[Extracted records]
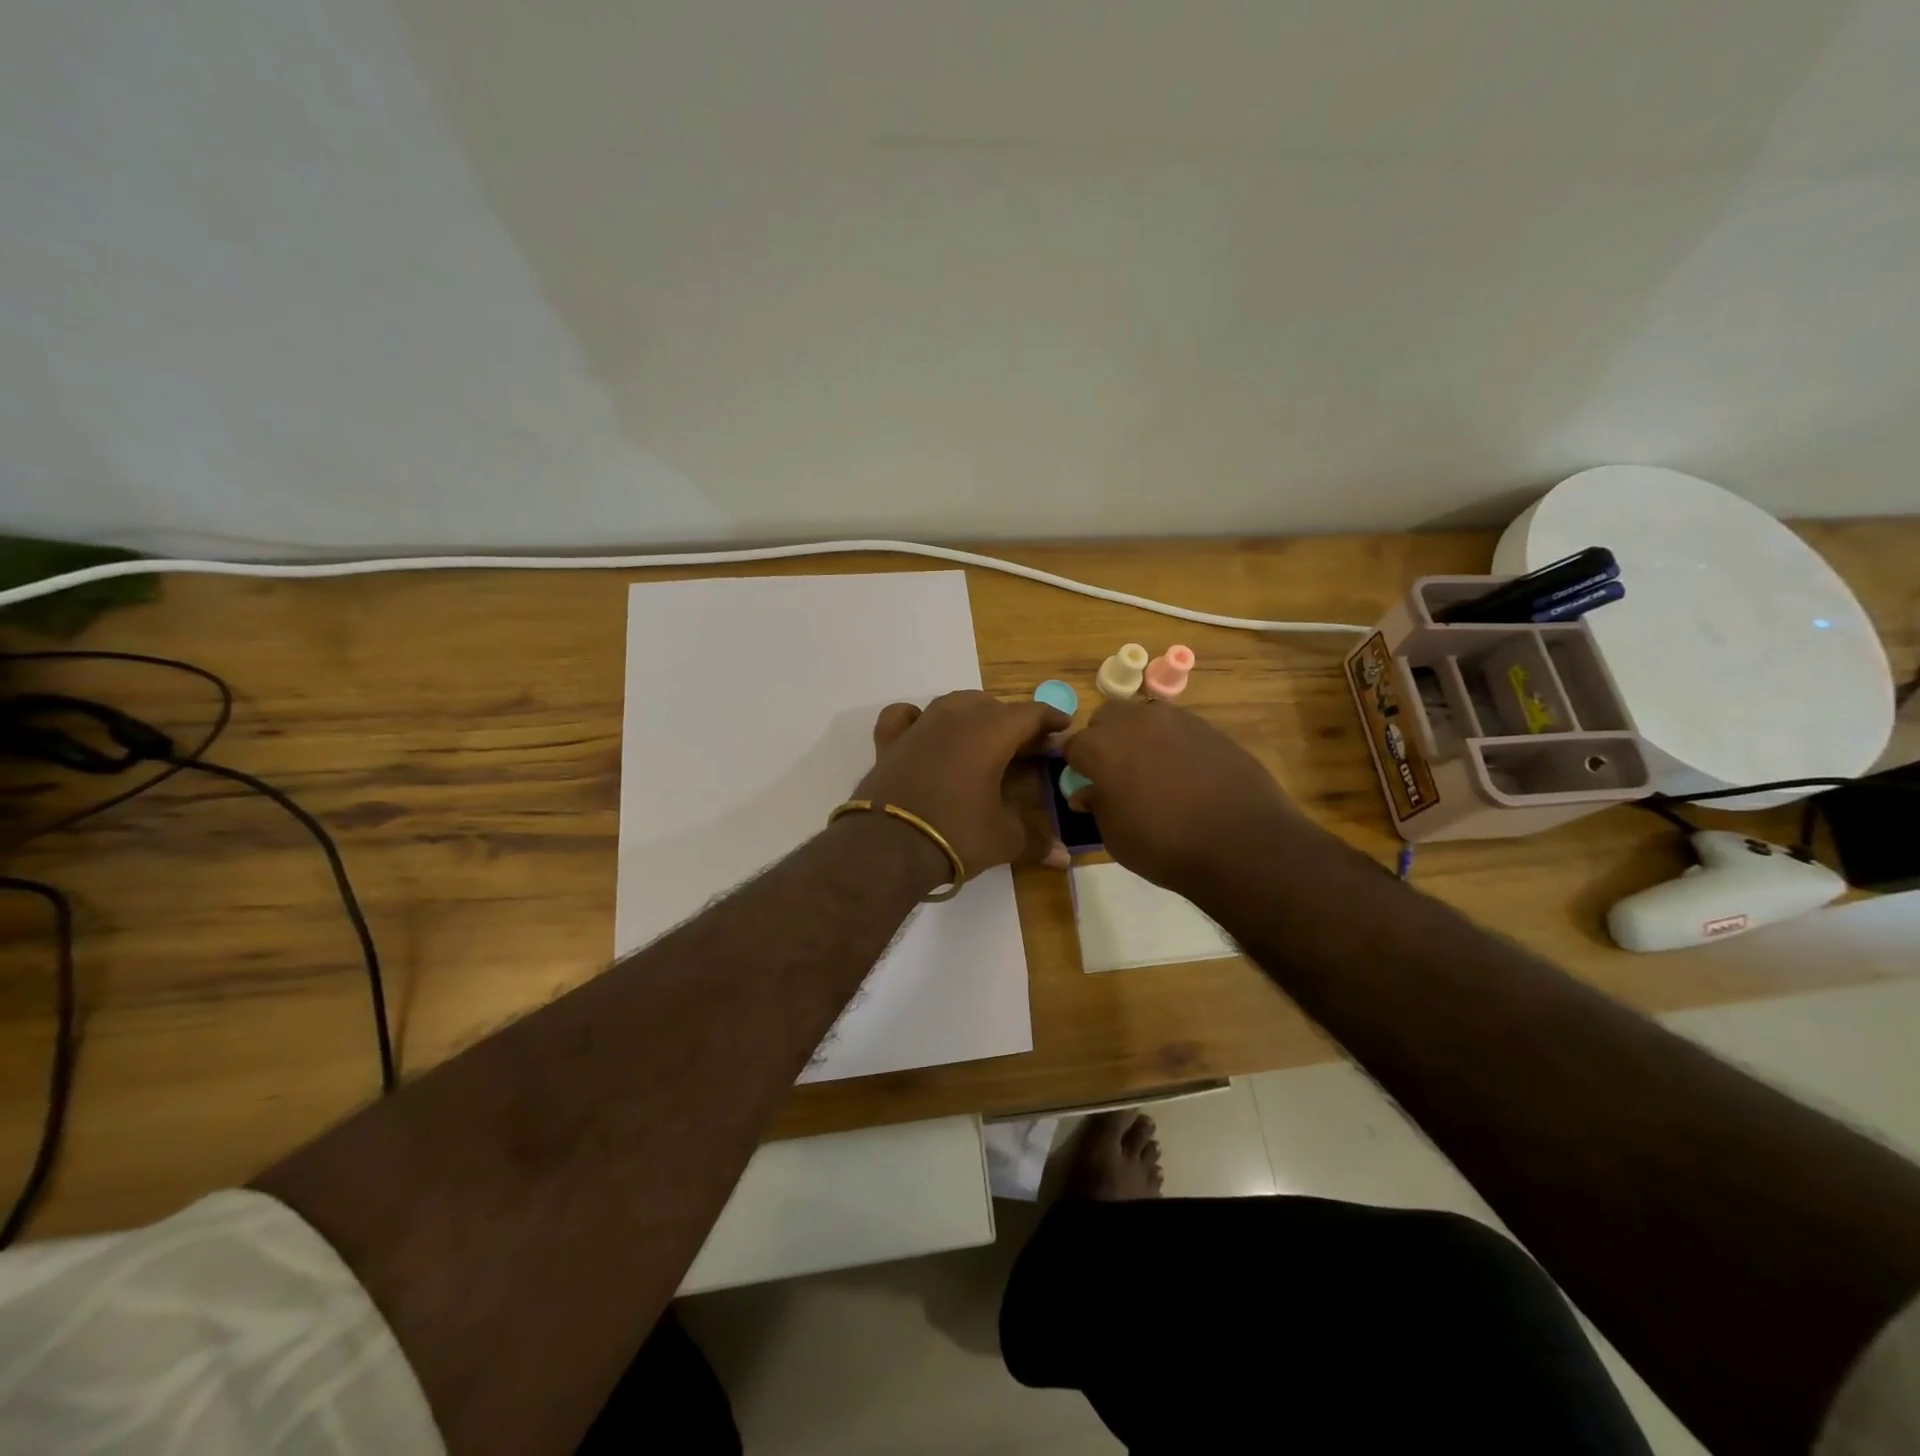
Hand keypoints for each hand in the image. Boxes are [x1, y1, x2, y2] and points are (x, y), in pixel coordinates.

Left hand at [855, 691, 1071, 877]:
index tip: (1063, 726)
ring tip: (984, 737)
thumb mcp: (1004, 840)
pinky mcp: (889, 742)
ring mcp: (919, 727)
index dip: (1050, 718)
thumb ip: (1036, 841)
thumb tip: (1064, 857)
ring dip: (973, 714)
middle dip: (1014, 721)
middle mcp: (954, 719)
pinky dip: (919, 718)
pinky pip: (905, 716)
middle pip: (992, 706)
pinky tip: (924, 729)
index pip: (1029, 713)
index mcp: (990, 733)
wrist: (887, 846)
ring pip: (952, 703)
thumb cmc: (955, 835)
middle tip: (1027, 746)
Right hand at [1063, 698, 1303, 891]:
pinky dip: (1171, 744)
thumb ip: (1097, 806)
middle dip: (1103, 740)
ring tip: (1152, 771)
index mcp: (1101, 746)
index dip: (1076, 766)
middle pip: (1106, 718)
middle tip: (1115, 773)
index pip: (1072, 746)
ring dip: (1138, 737)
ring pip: (1142, 717)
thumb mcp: (1115, 836)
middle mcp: (1134, 721)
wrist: (1242, 842)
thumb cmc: (1165, 845)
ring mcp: (1175, 719)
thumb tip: (1087, 792)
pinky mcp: (1208, 726)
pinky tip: (1185, 773)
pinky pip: (1177, 728)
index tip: (1084, 785)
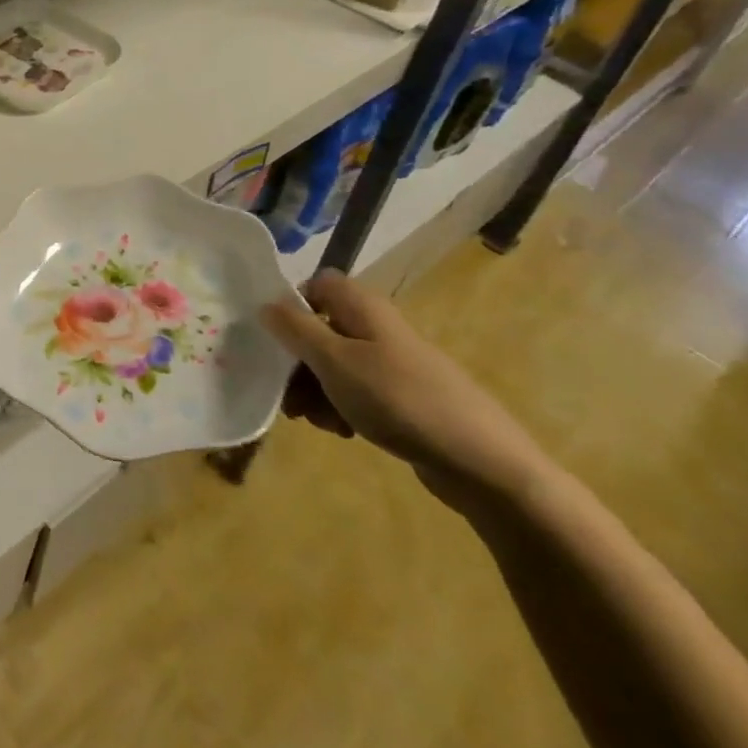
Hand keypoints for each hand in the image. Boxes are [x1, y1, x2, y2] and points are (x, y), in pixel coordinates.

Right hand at [261, 270, 551, 512]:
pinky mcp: (403, 399)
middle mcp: (377, 328)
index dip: (292, 306)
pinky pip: (358, 392)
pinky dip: (342, 407)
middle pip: (320, 329)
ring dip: (315, 390)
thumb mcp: (335, 361)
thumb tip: (265, 303)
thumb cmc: (399, 399)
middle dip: (297, 362)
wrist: (482, 463)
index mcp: (362, 308)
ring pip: (335, 365)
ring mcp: (392, 364)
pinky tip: (342, 432)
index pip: (317, 285)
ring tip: (315, 421)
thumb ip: (295, 329)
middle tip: (286, 396)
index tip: (276, 340)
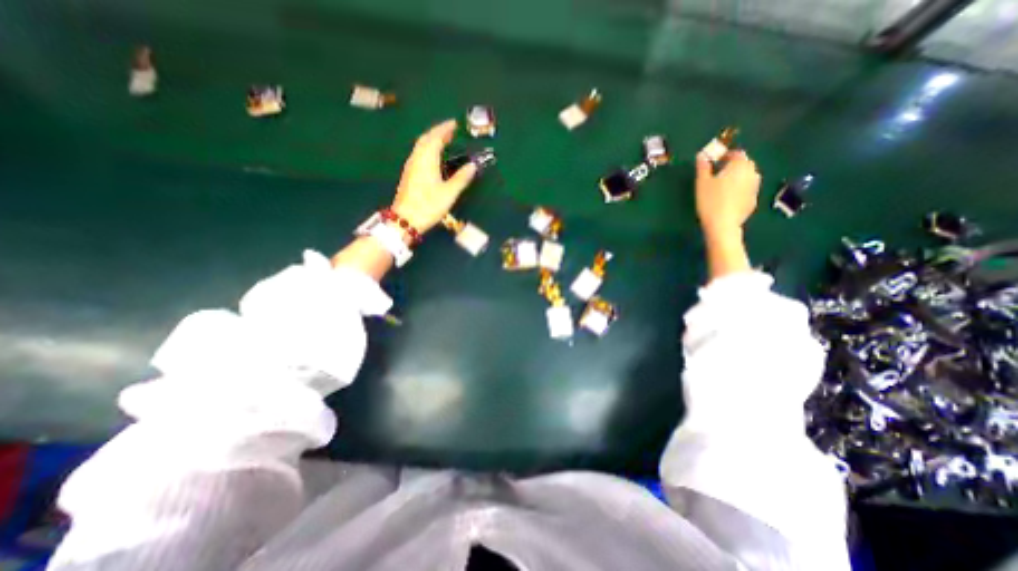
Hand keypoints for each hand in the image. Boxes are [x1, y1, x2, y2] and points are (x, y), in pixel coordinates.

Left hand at [390, 117, 476, 233]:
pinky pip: (419, 154)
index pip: (435, 137)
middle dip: (438, 132)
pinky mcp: (409, 175)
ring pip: (421, 146)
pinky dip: (428, 149)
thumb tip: (473, 165)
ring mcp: (411, 166)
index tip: (454, 123)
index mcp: (426, 159)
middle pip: (425, 139)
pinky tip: (434, 157)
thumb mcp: (449, 193)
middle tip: (450, 130)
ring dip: (432, 140)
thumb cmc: (428, 205)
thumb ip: (461, 178)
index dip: (445, 129)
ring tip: (444, 141)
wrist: (405, 219)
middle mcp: (416, 159)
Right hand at [697, 148, 757, 235]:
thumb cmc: (710, 201)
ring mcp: (755, 187)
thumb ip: (703, 167)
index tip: (715, 162)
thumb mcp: (702, 183)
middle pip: (744, 164)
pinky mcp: (753, 200)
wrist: (723, 224)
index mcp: (740, 165)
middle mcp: (752, 173)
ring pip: (746, 177)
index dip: (725, 155)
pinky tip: (727, 199)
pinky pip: (746, 190)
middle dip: (732, 166)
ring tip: (722, 187)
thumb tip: (702, 155)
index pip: (736, 153)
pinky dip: (739, 190)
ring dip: (737, 178)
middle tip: (717, 174)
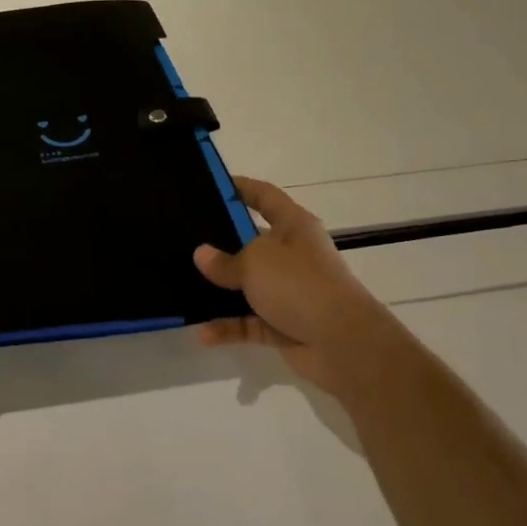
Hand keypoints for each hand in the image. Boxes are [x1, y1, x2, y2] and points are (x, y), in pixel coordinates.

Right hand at [192, 176, 397, 395]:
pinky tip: (203, 333)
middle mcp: (292, 255)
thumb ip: (224, 261)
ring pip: (246, 286)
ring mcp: (288, 292)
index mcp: (293, 227)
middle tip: (183, 239)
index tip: (210, 183)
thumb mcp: (255, 262)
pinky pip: (248, 322)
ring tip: (184, 287)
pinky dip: (228, 327)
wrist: (343, 342)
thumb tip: (202, 255)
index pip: (265, 196)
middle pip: (251, 242)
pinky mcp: (283, 324)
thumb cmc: (300, 284)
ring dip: (219, 291)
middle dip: (220, 243)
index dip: (241, 187)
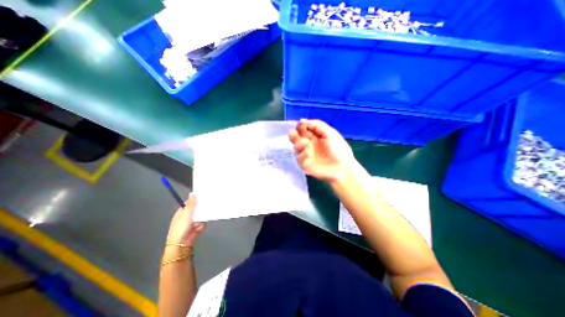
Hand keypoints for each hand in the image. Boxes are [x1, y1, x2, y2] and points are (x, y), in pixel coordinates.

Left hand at [166, 194, 206, 247]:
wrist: (181, 244)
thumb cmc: (181, 228)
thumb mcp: (186, 214)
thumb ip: (191, 204)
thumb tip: (192, 193)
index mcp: (181, 212)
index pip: (189, 203)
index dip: (195, 199)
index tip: (204, 195)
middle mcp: (186, 217)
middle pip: (196, 209)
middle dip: (201, 208)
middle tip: (209, 203)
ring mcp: (191, 223)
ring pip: (200, 216)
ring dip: (203, 217)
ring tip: (206, 215)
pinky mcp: (196, 228)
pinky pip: (203, 223)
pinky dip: (203, 224)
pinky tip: (202, 225)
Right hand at [287, 119, 356, 183]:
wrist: (342, 169)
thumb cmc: (339, 150)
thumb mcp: (331, 133)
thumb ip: (317, 125)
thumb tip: (302, 120)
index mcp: (316, 136)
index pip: (304, 129)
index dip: (301, 126)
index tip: (300, 125)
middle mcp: (309, 144)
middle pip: (296, 137)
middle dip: (293, 134)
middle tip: (294, 133)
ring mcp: (306, 154)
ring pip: (295, 146)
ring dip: (297, 143)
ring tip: (304, 143)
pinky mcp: (304, 163)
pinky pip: (298, 157)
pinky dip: (301, 154)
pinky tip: (307, 152)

◆ Your task: Please show every line above that includes the word "wrist".

◆ Solution:
wrist: (887, 846)
wrist: (1242, 842)
wrist: (482, 463)
wrist: (405, 219)
wrist: (723, 224)
wrist: (343, 342)
wrist: (181, 244)
wrist: (342, 169)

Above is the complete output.